Leone's Italian salad dressing is superb: a blend of olive oil and wine vinegar in a 3-to-1 ratio, about half again as much lemon juice as vinegar, one clove of minced garlic per half-cup of liquid, and salt and freshly ground black pepper to taste.
I've also made Leone's lasagne several times and once for a church crowd of 150. Chopped raisins are what give the lasagne's meat sauce a subtle sweetness. Well worth the effort in my estimation.
Yet Mother Leone's tomato sauce is anything but basic. The recipe calls for veal knuckles and beef bones. In contrast, the following tomato sauce recipe is simple yet sensationally authentic. Try it and you're likely to spend more time fantasizing about the Mediterranean than you will stewing about how hard you're working.
Simple Tomato Sauce
Yield: 6 servings (1 cup each)Ingredients:
1 onion, diced
8 cloves garlic, minced
3 tablespoons olive oil
salt and freshly ground black pepper to taste
1 tablespoon dried thyme
1 teaspoon dried basil
½ medium carrot, finely shredded
2 (28-ounce) cans crushed tomatoes
Procedure:
Saute the onion and garlic in the olive oil over medium heat
until onions become translucent, about 10 minutes. Season with
salt and pepper, add the herbs and carrot and cook 5 minutes
more. Add the tomatoes. Bring to a boil and reduce heat so that
the sauce simmers slowly for one hour. Stir occasionally. Check
seasoning and adjust with additional salt and pepper, if needed.
Serve over your favorite pasta topped with a sprinkling of
freshly grated Parmesan or Romano cheese.
What's Your Take on This, Julie?
Tomatoes were regarded as poisonous for centuries. When some adventuresome person decided to test his/her luck, tomatoes were found to be edible as well as delicious.
Recent research tells us that eating tomatoes, particularly processed tomatoes, may be one of the best things you can do for your health, particularly if you're male.
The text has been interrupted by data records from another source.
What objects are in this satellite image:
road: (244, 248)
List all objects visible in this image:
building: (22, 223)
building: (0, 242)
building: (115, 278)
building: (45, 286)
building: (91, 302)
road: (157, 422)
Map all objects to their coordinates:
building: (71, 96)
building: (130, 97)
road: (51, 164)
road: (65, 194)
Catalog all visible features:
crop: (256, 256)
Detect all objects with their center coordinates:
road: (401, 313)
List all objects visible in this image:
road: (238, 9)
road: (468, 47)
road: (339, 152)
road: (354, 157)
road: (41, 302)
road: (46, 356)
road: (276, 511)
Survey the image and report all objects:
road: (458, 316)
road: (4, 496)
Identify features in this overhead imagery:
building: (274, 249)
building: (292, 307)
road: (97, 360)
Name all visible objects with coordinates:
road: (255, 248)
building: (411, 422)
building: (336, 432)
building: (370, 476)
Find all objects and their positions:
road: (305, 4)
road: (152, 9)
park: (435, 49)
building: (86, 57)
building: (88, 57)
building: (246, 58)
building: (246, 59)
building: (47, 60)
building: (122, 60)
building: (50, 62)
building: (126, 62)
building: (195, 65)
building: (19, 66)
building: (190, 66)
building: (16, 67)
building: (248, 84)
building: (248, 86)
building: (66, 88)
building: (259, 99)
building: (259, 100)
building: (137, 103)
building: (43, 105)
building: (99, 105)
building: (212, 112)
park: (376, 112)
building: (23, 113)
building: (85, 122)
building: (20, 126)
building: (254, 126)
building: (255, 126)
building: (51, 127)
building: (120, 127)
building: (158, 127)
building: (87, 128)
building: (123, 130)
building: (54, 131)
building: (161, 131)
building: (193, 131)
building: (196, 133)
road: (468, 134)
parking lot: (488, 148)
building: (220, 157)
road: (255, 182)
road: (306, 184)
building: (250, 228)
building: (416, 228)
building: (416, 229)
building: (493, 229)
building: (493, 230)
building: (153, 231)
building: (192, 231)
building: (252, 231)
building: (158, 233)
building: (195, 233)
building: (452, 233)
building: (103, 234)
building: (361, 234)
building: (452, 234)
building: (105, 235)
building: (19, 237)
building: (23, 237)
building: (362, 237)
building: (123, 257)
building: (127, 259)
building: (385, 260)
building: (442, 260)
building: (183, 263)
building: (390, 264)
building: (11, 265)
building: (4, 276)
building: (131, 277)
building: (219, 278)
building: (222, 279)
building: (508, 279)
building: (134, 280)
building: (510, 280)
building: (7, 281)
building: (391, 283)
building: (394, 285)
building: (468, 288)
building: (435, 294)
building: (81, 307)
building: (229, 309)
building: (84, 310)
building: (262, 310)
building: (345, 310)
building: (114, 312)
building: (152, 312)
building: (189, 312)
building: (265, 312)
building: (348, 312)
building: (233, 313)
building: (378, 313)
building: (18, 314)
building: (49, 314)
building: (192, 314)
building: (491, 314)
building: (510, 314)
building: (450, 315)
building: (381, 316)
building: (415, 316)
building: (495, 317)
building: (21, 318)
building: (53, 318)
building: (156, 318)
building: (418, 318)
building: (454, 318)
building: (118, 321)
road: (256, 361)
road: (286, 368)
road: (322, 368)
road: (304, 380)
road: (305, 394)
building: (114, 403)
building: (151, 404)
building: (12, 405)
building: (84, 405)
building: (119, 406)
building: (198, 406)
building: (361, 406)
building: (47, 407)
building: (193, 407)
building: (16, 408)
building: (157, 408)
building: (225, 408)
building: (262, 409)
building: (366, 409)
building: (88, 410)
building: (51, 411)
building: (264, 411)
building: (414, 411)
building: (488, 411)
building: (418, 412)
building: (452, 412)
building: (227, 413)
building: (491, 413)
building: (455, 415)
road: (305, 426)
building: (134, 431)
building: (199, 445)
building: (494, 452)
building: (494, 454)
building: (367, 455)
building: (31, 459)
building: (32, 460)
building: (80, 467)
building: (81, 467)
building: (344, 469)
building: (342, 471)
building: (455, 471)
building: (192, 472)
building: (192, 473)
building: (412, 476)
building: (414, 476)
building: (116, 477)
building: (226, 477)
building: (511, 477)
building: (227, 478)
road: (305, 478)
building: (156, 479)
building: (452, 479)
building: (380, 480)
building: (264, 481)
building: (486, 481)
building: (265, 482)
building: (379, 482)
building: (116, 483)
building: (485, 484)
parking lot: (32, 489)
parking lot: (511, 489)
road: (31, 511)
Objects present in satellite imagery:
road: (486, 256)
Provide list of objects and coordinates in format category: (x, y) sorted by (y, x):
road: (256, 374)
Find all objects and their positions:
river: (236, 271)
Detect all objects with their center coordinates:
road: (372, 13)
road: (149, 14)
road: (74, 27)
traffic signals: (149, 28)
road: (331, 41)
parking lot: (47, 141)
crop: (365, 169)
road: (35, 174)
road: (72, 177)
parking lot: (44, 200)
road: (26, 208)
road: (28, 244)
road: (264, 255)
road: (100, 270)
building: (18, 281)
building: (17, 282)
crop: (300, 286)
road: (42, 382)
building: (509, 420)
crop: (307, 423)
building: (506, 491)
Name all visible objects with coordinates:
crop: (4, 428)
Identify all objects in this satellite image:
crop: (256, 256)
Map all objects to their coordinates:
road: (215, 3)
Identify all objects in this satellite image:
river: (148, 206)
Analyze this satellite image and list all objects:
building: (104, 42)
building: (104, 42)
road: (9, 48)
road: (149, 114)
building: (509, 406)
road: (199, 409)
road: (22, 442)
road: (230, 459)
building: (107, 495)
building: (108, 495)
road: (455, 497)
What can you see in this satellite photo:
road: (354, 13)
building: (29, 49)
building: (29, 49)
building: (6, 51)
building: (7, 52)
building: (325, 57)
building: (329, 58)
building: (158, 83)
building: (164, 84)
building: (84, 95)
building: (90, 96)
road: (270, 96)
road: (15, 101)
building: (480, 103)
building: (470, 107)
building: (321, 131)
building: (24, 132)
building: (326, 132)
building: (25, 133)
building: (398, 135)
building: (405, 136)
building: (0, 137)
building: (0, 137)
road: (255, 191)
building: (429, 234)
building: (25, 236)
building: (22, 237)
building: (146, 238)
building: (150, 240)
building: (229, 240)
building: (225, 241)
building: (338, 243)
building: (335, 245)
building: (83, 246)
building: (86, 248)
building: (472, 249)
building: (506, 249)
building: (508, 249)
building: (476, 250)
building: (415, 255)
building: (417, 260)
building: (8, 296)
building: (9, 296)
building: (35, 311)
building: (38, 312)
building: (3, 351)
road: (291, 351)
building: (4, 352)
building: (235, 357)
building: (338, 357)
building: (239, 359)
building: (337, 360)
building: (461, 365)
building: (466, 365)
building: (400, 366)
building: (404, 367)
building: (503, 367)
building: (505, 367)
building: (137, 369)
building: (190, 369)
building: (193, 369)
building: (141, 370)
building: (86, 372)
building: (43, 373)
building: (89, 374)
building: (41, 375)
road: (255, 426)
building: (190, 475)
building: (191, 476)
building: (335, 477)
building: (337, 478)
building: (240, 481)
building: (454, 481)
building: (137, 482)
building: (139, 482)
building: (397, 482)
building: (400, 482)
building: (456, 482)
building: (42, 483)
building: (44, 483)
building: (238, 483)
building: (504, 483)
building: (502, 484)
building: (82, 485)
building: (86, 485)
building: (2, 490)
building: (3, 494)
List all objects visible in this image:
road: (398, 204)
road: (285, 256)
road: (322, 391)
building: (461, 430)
According to a Harvard study, men who each week ate 10 or more servings of tomato-based foods such as tomato sauce or even ketchup had a one-third lower risk of developing prostate cancer than men who ate fewer than two servings a week.
What's the magic ingredient? It happens to be lycopene, a plant pigment in the carotenoid family that gives tomatoes their rich red color. Carotenoids and other antioxidants such as vitamins E and C and the mineral selenium have been shown to play a role in defending the body against free radicals, which are "vandals" that damage cells. Free radicals are linked with cancer, cardiovascular disease, arthritis, cataracts and aging.
Women should take note of this research as well. Other studies have shown a link between lycopene consumption and a delay in the growth of cancer cells in the breast, lung and uterus. Lycopene intake also has been shown to improve daily functions in the elderly.
Lycopenes from processed tomatoes seem to be more efficiently absorbed from sauce, paste or ketchup than from raw tomatoes, according to a researcher at the Dana-Farber Cancer Institute in Boston. The processing seems to concentrate the amount of lycopene present and improve absorption.
Here's a chance to increase your lycopene intake. A one-cup serving of Simple Tomato Sauce is lycopene rich and contains 140 calories and 7 grams of fat. By using olive oil, you're following Italian tradition as well as keeping most of the fat in the monounsaturated form that has been shown to be most heart healthy. A serving also provides more than 80 percent of the daily recommendations for vitamins C and A (as carotenoids). And it tastes good too.